Your task
An exact reproduction of the records is required, with all images left out.
START Available records
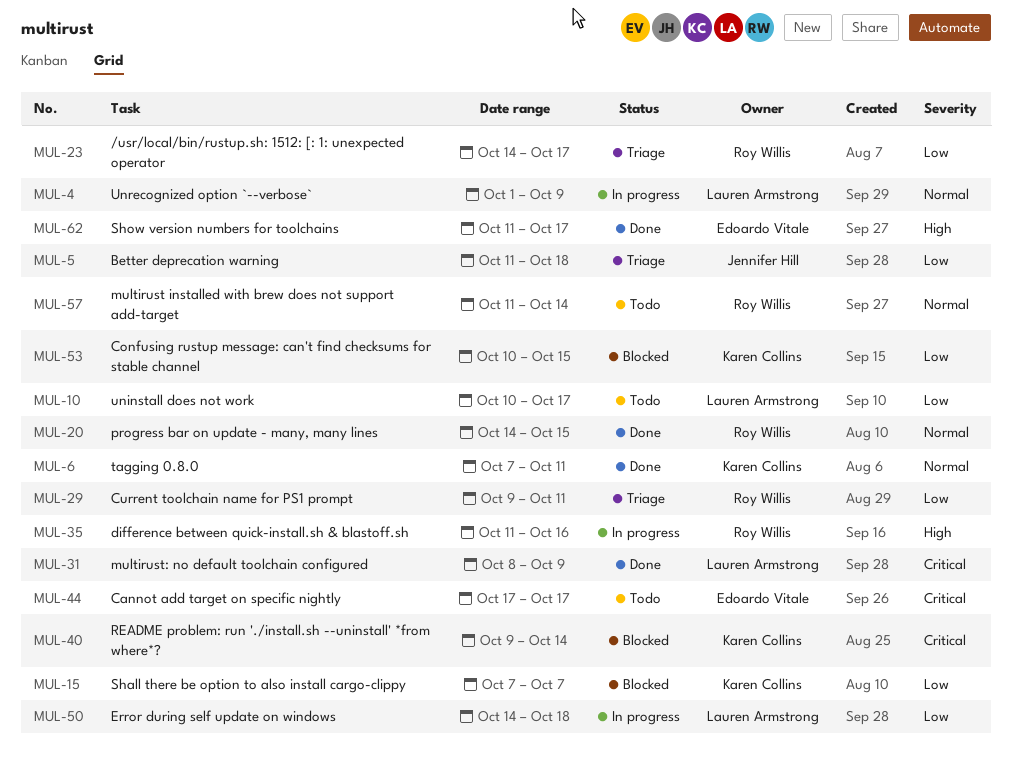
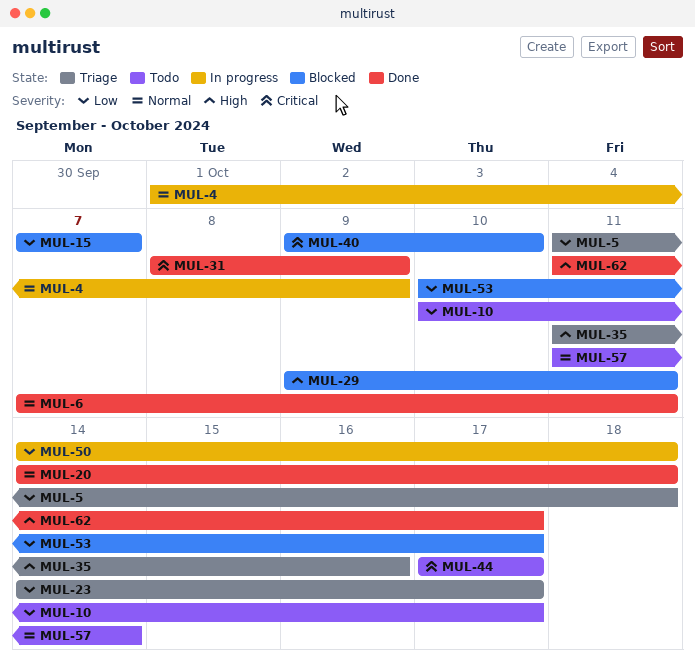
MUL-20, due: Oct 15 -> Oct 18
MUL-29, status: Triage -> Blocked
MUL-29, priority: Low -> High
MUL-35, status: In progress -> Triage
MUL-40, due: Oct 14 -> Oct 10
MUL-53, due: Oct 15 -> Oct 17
END Available records
Completed exercise
MUL-20, due: Oct 15 -> Oct 18
MUL-29, status: Triage -> Blocked
MUL-29, priority: Low -> High
MUL-35, status: In progress -> Triage
MUL-40, due: Oct 14 -> Oct 10
MUL-53, due: Oct 15 -> Oct 17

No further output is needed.